# Tyler's Place



## BrotherO (May 2, 2016)

Hello Brothers,

Editing post as I was mistaken (This podcast has been running since 2014)
I was not aware this podcast was so well known. If you have listened to this before, which talks did you find the most intriguing?
Sharing it with you all so the podcast can continue to grow, please subscribe if you enjoyed this talk!
https://www.spreaker.com/user/tylersplace/tylers-place-podcast-april-2016


----------



## Ripcord22A (May 2, 2016)

UMMMMMM you may want to whisper wise council to this Brother as there is already a long running AASR sponsered pod cast by the same name...IJS


----------



## BrotherO (May 2, 2016)

I was mistaken about this podcast being recently started. Has been running since 2014.
The Tylers Place podcast linked above is "The official podcast of the Scottish Rite Supreme Council, 33°, S.J. USA. News, stories and interviews all about Freemasonry, by Brothers, for Brothers."

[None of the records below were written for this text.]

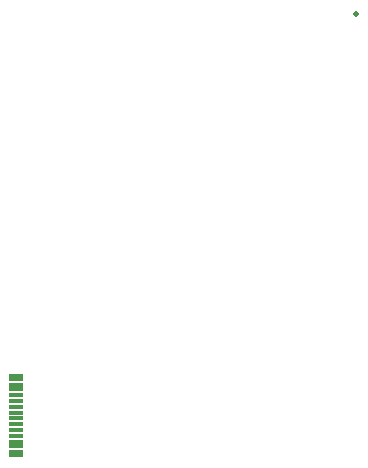
<source format=gbr>
%TF.GenerationSoftware,KiCad,Pcbnew,7.0.6-0*%
%TF.CreationDate,2023-08-18T22:24:39+03:00*%
%TF.ProjectId,iot-data-logger-nfc-samd21,696f742d-6461-4746-912d-6c6f67676572,rev?*%
%TF.SameCoordinates,Original*%
%TF.FileFunction,Paste,Bot*%
%TF.FilePolarity,Positive*%
%FSLAX46Y46*%
G04 Gerber Fmt 4.6, Leading zero omitted, Abs format (unit mm)*
G04 Created by KiCad (PCBNEW 7.0.6-0) date 2023-08-18 22:24:39*
%MOMM*%
%LPD*%
G01*
G04 APERTURE LIST*
%ADD10C,0.500000*%
%ADD11R,1.150000X0.300000*%
G04 APERTURE END LIST*
D10*
%TO.C,AE1*%
X93500000Y-50000000D03*
%TD*%
D11*
%TO.C,J2*%
X64670000Y-87350000D03*
X64670000Y-86550000D03*
X64670000Y-85250000D03*
X64670000Y-84250000D03*
X64670000Y-83750000D03*
X64670000Y-82750000D03*
X64670000Y-81450000D03*
X64670000Y-80650000D03*
X64670000Y-80950000D03*
X64670000Y-81750000D03*
X64670000Y-82250000D03*
X64670000Y-83250000D03*
X64670000Y-84750000D03*
X64670000Y-85750000D03*
X64670000Y-86250000D03*
X64670000Y-87050000D03*
%TD*%
M02*

</source>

If this post is a problem I would ask the forum administrators to delete it. If the podcast itself is an issue, I have no part in it and would ask any individuals who do have an issue with it to respectfully bring their concerns to the tylersplace channel on Spreaker.


----------



## Ripcord22A (May 2, 2016)

Ok just wanted to make sure that it wasnt a second podcast by the same name.  No issues posting that link that I am aware of


----------